You’re moving to Berlin for a year. Do you have any plans or goals there?
In the words of Leonard Cohen, “First we take Manhattan, then we take Berlin” (laughs). I actually have no plans. I’d like to see how living and working in an urban environment affects my work and, if possible, curate an exhibition.
Who are your favourite artists? Are there any that have inspired your work?
I love the Danish-Icelandic artist Olafur Eliasson, who also has a studio in Berlin. His work with light is amazing, observing the changes in a never static way. The New York-based artist, Julie Mehretu, is a huge inspiration for me with her large-scale works combining natural and urban environments. I also watch a lot of dance and listen to modern classical music, to not get too stuck in the world of visual arts.
What were the main things that surprised or shocked you about America?
Everything was bigger! Fridges looked inflated, huge cooktops, garbage bins, cars. That aside, what blows my mind to this day is the plurality and the relatively friendly coexistence of cultures, languages and points of view. I make my way to the city (NYC) once or twice a week to run art errands and to get a dose of that beautiful diversity. Walk three blocks and you get from China to Pakistan, Italy or Orthodox Jews — like nowhere else in the world!
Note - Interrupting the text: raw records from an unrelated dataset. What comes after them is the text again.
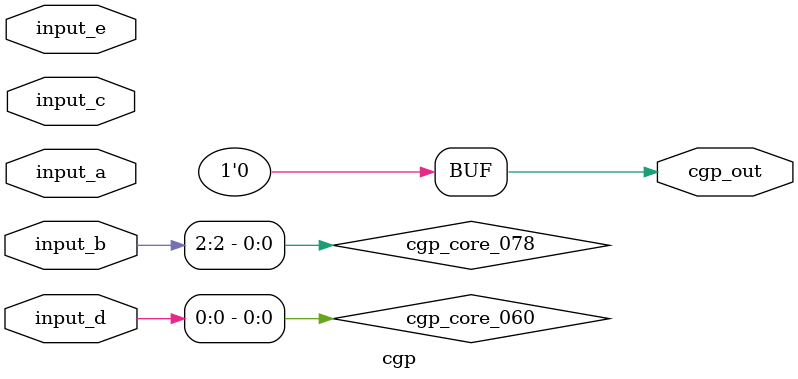
<source format=v>
module cgp(input [2:0] input_a, input [2:0] input_b, input [2:0] input_c, input [2:0] input_d, input [2:0] input_e, output [0:0] cgp_out);
  wire cgp_core_017;
  wire cgp_core_018;
  wire cgp_core_020;
  wire cgp_core_021;
  wire cgp_core_022;
  wire cgp_core_023;
  wire cgp_core_025;
  wire cgp_core_026;
  wire cgp_core_027;
  wire cgp_core_030;
  wire cgp_core_032;
  wire cgp_core_033;
  wire cgp_core_034;
  wire cgp_core_035;
  wire cgp_core_038;
  wire cgp_core_041;
  wire cgp_core_049;
  wire cgp_core_051;
  wire cgp_core_055_not;
  wire cgp_core_060;
  wire cgp_core_062;
  wire cgp_core_065;
  wire cgp_core_069;
  wire cgp_core_070;
  wire cgp_core_073;
  wire cgp_core_076;
  wire cgp_core_078;
  wire cgp_core_080;

  assign cgp_core_017 = ~input_b[0];
  assign cgp_core_018 = ~(input_c[1] & input_d[2]);
  assign cgp_core_020 = ~(input_b[1] | input_c[1]);
  assign cgp_core_021 = input_b[2] & input_c[2];
  assign cgp_core_022 = input_b[0] & input_d[2];
  assign cgp_core_023 = cgp_core_020 ^ input_a[2];
  assign cgp_core_025 = ~(input_b[2] ^ input_e[2]);
  assign cgp_core_026 = input_a[2] | cgp_core_023;
  assign cgp_core_027 = ~(input_a[2] ^ input_b[2]);
  assign cgp_core_030 = input_d[0] & input_e[1];
  assign cgp_core_032 = ~(input_b[0] ^ input_e[1]);
  assign cgp_core_033 = input_a[1] & input_b[2];
  assign cgp_core_034 = input_d[2] ^ input_d[2];
  assign cgp_core_035 = input_d[0] | cgp_core_034;
  assign cgp_core_038 = input_e[2] ^ input_d[1];
  assign cgp_core_041 = ~input_b[2];
  assign cgp_core_049 = cgp_core_026 | cgp_core_038;
  assign cgp_core_051 = ~input_d[2];
  assign cgp_core_055_not = ~input_d[0];
  assign cgp_core_060 = ~cgp_core_055_not;
  assign cgp_core_062 = ~input_b[2];
  assign cgp_core_065 = input_d[2] & input_b[1];
  assign cgp_core_069 = ~(input_b[2] | input_d[0]);
  assign cgp_core_070 = input_b[0] & input_c[2];
  assign cgp_core_073 = ~input_b[1];
  assign cgp_core_076 = ~(input_a[0] & input_d[0]);
  assign cgp_core_078 = input_b[2] & input_b[2];
  assign cgp_core_080 = ~(input_e[1] & input_d[0]);

  assign cgp_out[0] = 1'b0;
endmodule
</source>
What about being an artist here?
The number of really good artists working in New York makes it hard to be noticed at all and justify your existence, keep making art and survive financially. I would have been scared to stop my teaching jobs and dedicate myself full time to be an artist if I did not have a supportive husband with a steady job. It might be hard to believe but there is much less funding in the form of grants for artists in NYC than in Tallinn. Yet there are many more possible collectors and private money to support the arts. The scene is also more diverse here. In small countries, it could be hard to fit in and be accepted if your work speaks a different language, so to speak.
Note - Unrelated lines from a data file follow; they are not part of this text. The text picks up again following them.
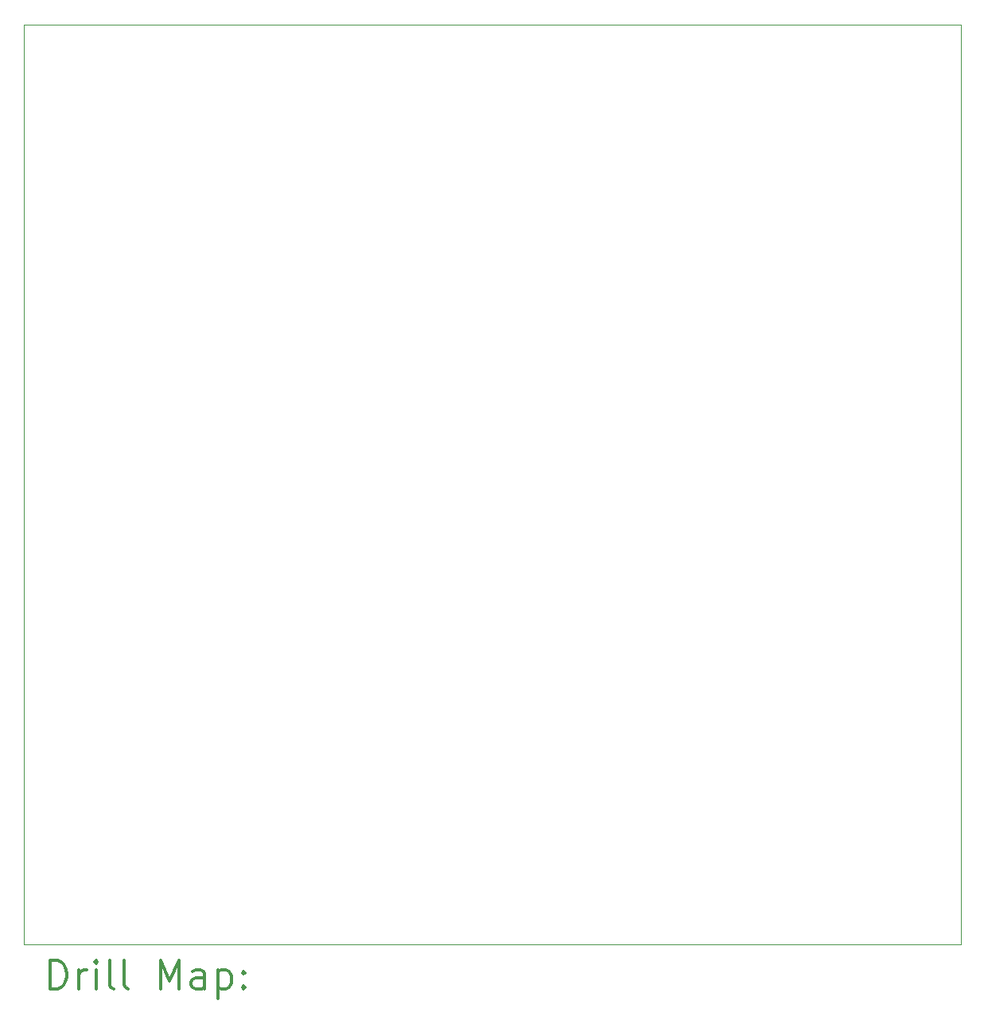
<source format=gbr>
%FSLAX45Y45*%
G04 Gerber Fmt 4.5, Leading zero omitted, Abs format (unit mm)*
G04 Created by KiCad (PCBNEW (5.1.9-0-10_14)) date 2021-03-08 16:44:19*
%MOMM*%
%LPD*%
G01*
G04 APERTURE LIST*
%TA.AperFunction,Profile*%
%ADD10C,0.100000*%
%TD*%
%ADD11C,0.200000*%
%ADD12C,0.300000*%
G04 APERTURE END LIST*
D10*
X18669000Y-4191000D02*
X18669000Y-13970000D01*
X8699500Y-4191000D02*
X18669000Y-4191000D01*
X8699500Y-13970000D02*
X8699500Y-4191000D01*
X18669000Y-13970000D02*
X8699500Y-13970000D01*
D11*
D12*
X8980928Y-14440714D02*
X8980928Y-14140714D01*
X9052357Y-14140714D01*
X9095214Y-14155000D01*
X9123786Y-14183571D01*
X9138071Y-14212143D01*
X9152357Y-14269286D01*
X9152357Y-14312143D01*
X9138071Y-14369286D01*
X9123786Y-14397857D01*
X9095214Y-14426429D01*
X9052357Y-14440714D01*
X8980928Y-14440714D01*
X9280928Y-14440714D02*
X9280928Y-14240714D01*
X9280928Y-14297857D02*
X9295214Y-14269286D01*
X9309500Y-14255000D01*
X9338071Y-14240714D01*
X9366643Y-14240714D01*
X9466643Y-14440714D02*
X9466643Y-14240714D01*
X9466643Y-14140714D02*
X9452357Y-14155000D01*
X9466643Y-14169286D01*
X9480928Y-14155000D01*
X9466643Y-14140714D01*
X9466643Y-14169286D01*
X9652357Y-14440714D02*
X9623786Y-14426429D01*
X9609500Y-14397857D01*
X9609500Y-14140714D01*
X9809500Y-14440714D02*
X9780928Y-14426429D01*
X9766643Y-14397857D01*
X9766643Y-14140714D01*
X10152357Y-14440714D02*
X10152357Y-14140714D01*
X10252357Y-14355000D01*
X10352357Y-14140714D01*
X10352357Y-14440714D01*
X10623786Y-14440714D02*
X10623786Y-14283571D01*
X10609500Y-14255000D01*
X10580928Y-14240714D01*
X10523786Y-14240714D01*
X10495214Y-14255000D01*
X10623786Y-14426429D02*
X10595214Y-14440714D01*
X10523786Y-14440714D01*
X10495214Y-14426429D01*
X10480928Y-14397857D01*
X10480928Y-14369286D01*
X10495214Y-14340714D01*
X10523786Y-14326429D01*
X10595214Y-14326429D01*
X10623786Y-14312143D01*
X10766643Y-14240714D02*
X10766643Y-14540714D01*
X10766643Y-14255000D02*
X10795214Y-14240714D01*
X10852357Y-14240714D01*
X10880928Y-14255000D01*
X10895214Y-14269286D01*
X10909500Y-14297857D01*
X10909500Y-14383571D01*
X10895214Y-14412143D01*
X10880928Y-14426429D01*
X10852357Y-14440714D01*
X10795214Y-14440714D01*
X10766643Y-14426429D01*
X11038071Y-14412143D02*
X11052357Y-14426429D01*
X11038071Y-14440714D01*
X11023786Y-14426429D01*
X11038071Y-14412143D01*
X11038071Y-14440714D01*
X11038071Y-14255000D02*
X11052357Y-14269286D01*
X11038071Y-14283571D01*
X11023786Y-14269286D01*
X11038071Y-14255000D01*
X11038071Y-14283571D01*
M02*

</source>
Do you ever wonder, what would’ve happened if you had stayed in Estonia?
I think my career would have been quite different. First of all, in Tallinn not having gone to the Estonian Academy of Arts (I studied to become an art teacher) automatically meant I couldn’t be considered an artist. Secondly, I really didn’t have the same kind of drive. It’s just much harder to survive here. There’s more urgency in how an artist needs to work, learn, re-create and develop themselves. I probably would’ve aimed at some administrative heights in the field of education in the EU. I was participating in a few projects already and the Soros Foundation had just invited me to take on some more. That would’ve been somewhat regrettable. I think I have… (she pauses for a while). I have more to give to the world through my scribbling than administration.
What would you consider your biggest achievement as an artist?
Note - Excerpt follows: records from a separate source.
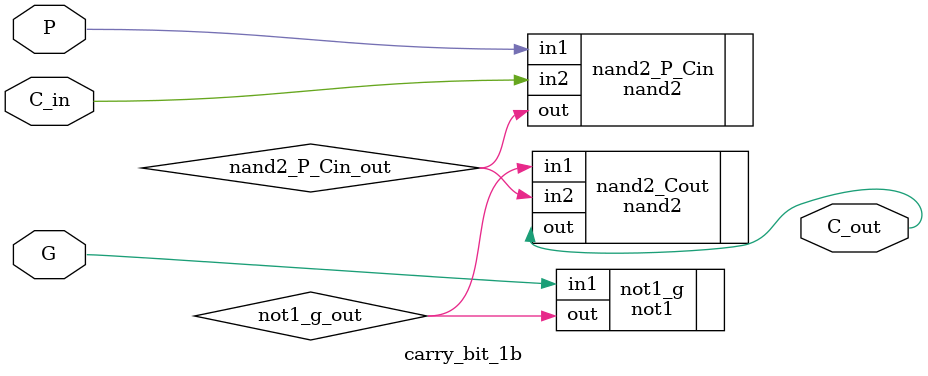
<source format=v>
module carry_bit_1b(G, P, C_in, C_out);
    input G; //g_i
    input P; // p_i
    input C_in; // c_i
    output C_out; // c_i+1

    wire not1_g_out;
    wire nand2_P_Cin_out;

    // c_i+1 = [!g_i nand [p_i nand c_i]]
    nand2 nand2_P_Cin(.in1(P), .in2(C_in), .out(nand2_P_Cin_out));
    not1 not1_g(.in1(G), .out(not1_g_out));
    nand2 nand2_Cout(.in1(not1_g_out), .in2(nand2_P_Cin_out), .out(C_out));

endmodule

</source>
The fact that galleries in Manhattan and elsewhere have taken me under their wing is definitely an important accomplishment to keep going, financially and artistically. But I think the real victory is finally having managed to bring together who I am and where I’m coming from, through the various media I work with. It’s all one work. I can’t really highlight any specific piece or project. It’s the knowing that the dots do connect and make sense, even if I’m not guiding my intentions very clearly. I’m on a journey, throughout which I see what the next step is, and it’s the result of my experience and years of constant work. After all, the hardest part of our profession is to not give in to doubts and temptations, and keep going. To have survived here in spite of various obstacles and found a home in the arts world is a huge achievement for me.